Reproduce only the stretch of entries below that begins at the first line and ends at the line holding "79 194 8.04".

(Records supplied)
--- START ---

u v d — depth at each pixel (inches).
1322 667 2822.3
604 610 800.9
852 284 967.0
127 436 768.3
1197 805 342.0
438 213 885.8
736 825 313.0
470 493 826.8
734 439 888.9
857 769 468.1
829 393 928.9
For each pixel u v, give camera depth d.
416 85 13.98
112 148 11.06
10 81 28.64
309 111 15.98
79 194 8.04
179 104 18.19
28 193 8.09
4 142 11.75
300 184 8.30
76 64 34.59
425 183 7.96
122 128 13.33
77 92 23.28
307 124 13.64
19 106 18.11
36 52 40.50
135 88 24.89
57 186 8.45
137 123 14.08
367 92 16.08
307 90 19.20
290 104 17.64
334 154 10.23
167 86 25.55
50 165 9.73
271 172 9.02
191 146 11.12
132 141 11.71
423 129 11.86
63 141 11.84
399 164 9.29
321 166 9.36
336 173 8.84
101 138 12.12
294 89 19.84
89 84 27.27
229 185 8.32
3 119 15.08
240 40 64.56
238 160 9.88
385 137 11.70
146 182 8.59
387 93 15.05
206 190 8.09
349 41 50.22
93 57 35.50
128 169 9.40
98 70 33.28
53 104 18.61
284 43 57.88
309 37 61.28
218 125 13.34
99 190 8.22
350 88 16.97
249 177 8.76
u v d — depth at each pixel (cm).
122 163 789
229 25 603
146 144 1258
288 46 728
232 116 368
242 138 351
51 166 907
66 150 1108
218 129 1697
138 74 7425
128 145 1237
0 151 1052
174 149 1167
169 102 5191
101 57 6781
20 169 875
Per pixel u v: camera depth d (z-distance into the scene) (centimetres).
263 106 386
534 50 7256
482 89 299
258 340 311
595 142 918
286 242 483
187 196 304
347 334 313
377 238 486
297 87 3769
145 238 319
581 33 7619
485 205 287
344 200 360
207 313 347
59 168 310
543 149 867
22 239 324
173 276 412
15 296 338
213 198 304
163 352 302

--- END ---

(Completed task)
u v d — depth at each pixel (inches).
1322 667 2822.3
604 610 800.9
852 284 967.0
127 436 768.3
1197 805 342.0
438 213 885.8
736 825 313.0
470 493 826.8
734 439 888.9
857 769 468.1
829 393 928.9
For each pixel u v, give camera depth d.
416 85 13.98
112 148 11.06
10 81 28.64
309 111 15.98
79 194 8.04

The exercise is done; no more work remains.